Thursday, January 08, 2009

Coming back from the wild

painting boat returning home

Its Seven years almost to the day from when I donated my last $200 to a charity in mexico and set off trusting that God would provide a way for me to travel 1800 miles in 7 days to make a flight home. It was an adventure that was taken alone, one at the time I felt was the only alternative to denouncing the reality of my faith...

I just read "Into the Wild" its a book piecing together the account of another young idealist who sadly died on an extended adventure in alaska.

However, romantic and exciting such trips away from normal life and civilisation seem, there always seems to be a necessary element of self-indulgant escapism, or maybe just simply running away. I think a perceived failure to live up to other peoples standards can leave a burning desire to prove "I can make it on my own" "I fear ill fail you in this relationship so Ill keep you at a distance"

but the cost is high as loneliness is the only possible outcome of avoiding intimacy and no amount of passport stamps of gigs to thousands of people can replace that...

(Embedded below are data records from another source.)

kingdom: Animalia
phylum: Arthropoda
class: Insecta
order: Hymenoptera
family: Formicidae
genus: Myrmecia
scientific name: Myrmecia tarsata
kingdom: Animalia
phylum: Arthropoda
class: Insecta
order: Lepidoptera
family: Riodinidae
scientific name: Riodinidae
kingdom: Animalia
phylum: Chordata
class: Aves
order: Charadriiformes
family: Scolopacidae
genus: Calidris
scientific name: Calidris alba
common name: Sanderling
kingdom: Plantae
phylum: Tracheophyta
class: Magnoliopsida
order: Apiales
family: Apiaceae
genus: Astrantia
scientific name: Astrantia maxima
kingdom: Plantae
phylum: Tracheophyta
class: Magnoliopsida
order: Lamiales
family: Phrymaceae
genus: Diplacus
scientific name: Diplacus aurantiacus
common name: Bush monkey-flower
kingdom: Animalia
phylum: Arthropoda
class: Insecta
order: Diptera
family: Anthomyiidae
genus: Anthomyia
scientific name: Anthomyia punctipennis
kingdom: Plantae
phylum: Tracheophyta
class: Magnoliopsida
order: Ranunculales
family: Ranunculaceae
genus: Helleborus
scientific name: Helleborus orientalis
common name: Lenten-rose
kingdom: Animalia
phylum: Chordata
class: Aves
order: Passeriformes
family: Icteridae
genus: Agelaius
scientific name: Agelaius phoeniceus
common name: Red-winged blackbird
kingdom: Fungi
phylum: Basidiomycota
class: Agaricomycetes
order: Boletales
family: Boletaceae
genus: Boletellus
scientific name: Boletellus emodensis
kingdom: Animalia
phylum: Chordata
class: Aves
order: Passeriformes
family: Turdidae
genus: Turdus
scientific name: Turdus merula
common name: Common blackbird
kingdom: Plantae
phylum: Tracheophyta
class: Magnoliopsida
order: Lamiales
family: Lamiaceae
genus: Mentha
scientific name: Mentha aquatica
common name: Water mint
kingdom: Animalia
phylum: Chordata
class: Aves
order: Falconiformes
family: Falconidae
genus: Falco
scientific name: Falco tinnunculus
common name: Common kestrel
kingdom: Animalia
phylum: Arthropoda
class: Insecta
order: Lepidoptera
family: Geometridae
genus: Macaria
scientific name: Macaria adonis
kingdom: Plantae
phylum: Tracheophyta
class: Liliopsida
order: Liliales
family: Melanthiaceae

So maybe its time to come in from the wild...
To trust people enough to let them close...
to realise that its relationships that really matter and that they are costly and hard work, but they are also the most beautiful gift God ever gave us...

3 comments:

Anonymous said...

i fancy both wildness and relationship. i hope they aren't exclusive.

Brett Nissen said...

thank you for this post.

ceri said...

so i randomly came across this, dont really know how...but it made a lot of sense.
i love when God uses random things in random places to say what he needs to say, keeps it interesting!